#### [STATED TASK]
Copy every item below word for word, keeping each line in its original order.

#### [EXTRACTED ENTRIES]
################

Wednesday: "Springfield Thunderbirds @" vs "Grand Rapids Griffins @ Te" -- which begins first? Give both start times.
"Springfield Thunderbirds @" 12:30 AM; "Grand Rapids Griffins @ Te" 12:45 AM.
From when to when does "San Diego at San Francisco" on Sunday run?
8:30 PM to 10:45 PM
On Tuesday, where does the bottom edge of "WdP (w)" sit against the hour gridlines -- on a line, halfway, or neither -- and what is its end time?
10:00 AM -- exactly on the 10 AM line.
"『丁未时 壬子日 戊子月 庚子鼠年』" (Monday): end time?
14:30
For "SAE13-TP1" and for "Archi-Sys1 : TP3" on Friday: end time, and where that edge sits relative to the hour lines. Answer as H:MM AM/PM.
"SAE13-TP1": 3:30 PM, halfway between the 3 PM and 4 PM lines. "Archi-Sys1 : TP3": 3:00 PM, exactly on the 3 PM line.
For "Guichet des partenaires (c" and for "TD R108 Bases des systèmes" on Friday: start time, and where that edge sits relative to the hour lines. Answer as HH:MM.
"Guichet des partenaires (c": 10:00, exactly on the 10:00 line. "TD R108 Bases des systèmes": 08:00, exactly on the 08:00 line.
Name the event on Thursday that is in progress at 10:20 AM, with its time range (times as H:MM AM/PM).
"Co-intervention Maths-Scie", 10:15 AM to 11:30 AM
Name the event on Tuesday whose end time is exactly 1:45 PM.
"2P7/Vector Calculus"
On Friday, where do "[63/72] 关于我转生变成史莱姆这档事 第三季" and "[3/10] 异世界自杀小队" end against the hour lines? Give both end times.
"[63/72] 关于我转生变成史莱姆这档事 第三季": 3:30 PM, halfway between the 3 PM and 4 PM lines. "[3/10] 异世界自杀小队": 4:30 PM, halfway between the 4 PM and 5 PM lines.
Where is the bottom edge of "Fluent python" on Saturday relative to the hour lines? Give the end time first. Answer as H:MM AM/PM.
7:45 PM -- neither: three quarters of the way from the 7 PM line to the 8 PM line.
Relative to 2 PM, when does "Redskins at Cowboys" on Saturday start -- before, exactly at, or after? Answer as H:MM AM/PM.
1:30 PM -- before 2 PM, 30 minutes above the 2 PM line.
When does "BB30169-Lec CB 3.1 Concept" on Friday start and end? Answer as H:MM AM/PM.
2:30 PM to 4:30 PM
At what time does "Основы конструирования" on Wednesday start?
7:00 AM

################

#### [SOLVED PROBLEM]
Wednesday: "Springfield Thunderbirds @" vs "Grand Rapids Griffins @ Te" -- which begins first? Give both start times.
"Springfield Thunderbirds @" 12:30 AM; "Grand Rapids Griffins @ Te" 12:45 AM.
From when to when does "San Diego at San Francisco" on Sunday run?
8:30 PM to 10:45 PM
On Tuesday, where does the bottom edge of "WdP (w)" sit against the hour gridlines -- on a line, halfway, or neither -- and what is its end time?
10:00 AM -- exactly on the 10 AM line.
"『丁未时 壬子日 戊子月 庚子鼠年』" (Monday): end time?
14:30
For "SAE13-TP1" and for "Archi-Sys1 : TP3" on Friday: end time, and where that edge sits relative to the hour lines. Answer as H:MM AM/PM.
"SAE13-TP1": 3:30 PM, halfway between the 3 PM and 4 PM lines. "Archi-Sys1 : TP3": 3:00 PM, exactly on the 3 PM line.
For "Guichet des partenaires (c" and for "TD R108 Bases des systèmes" on Friday: start time, and where that edge sits relative to the hour lines. Answer as HH:MM.
"Guichet des partenaires (c": 10:00, exactly on the 10:00 line. "TD R108 Bases des systèmes": 08:00, exactly on the 08:00 line.
Name the event on Thursday that is in progress at 10:20 AM, with its time range (times as H:MM AM/PM).
"Co-intervention Maths-Scie", 10:15 AM to 11:30 AM
Name the event on Tuesday whose end time is exactly 1:45 PM.
"2P7/Vector Calculus"
On Friday, where do "[63/72] 关于我转生变成史莱姆这档事 第三季" and "[3/10] 异世界自杀小队" end against the hour lines? Give both end times.
"[63/72] 关于我转生变成史莱姆这档事 第三季": 3:30 PM, halfway between the 3 PM and 4 PM lines. "[3/10] 异世界自杀小队": 4:30 PM, halfway between the 4 PM and 5 PM lines.
Where is the bottom edge of "Fluent python" on Saturday relative to the hour lines? Give the end time first. Answer as H:MM AM/PM.
7:45 PM -- neither: three quarters of the way from the 7 PM line to the 8 PM line.
Relative to 2 PM, when does "Redskins at Cowboys" on Saturday start -- before, exactly at, or after? Answer as H:MM AM/PM.
1:30 PM -- before 2 PM, 30 minutes above the 2 PM line.
When does "BB30169-Lec CB 3.1 Concept" on Friday start and end? Answer as H:MM AM/PM.
2:30 PM to 4:30 PM
At what time does "Основы конструирования" on Wednesday start?
7:00 AM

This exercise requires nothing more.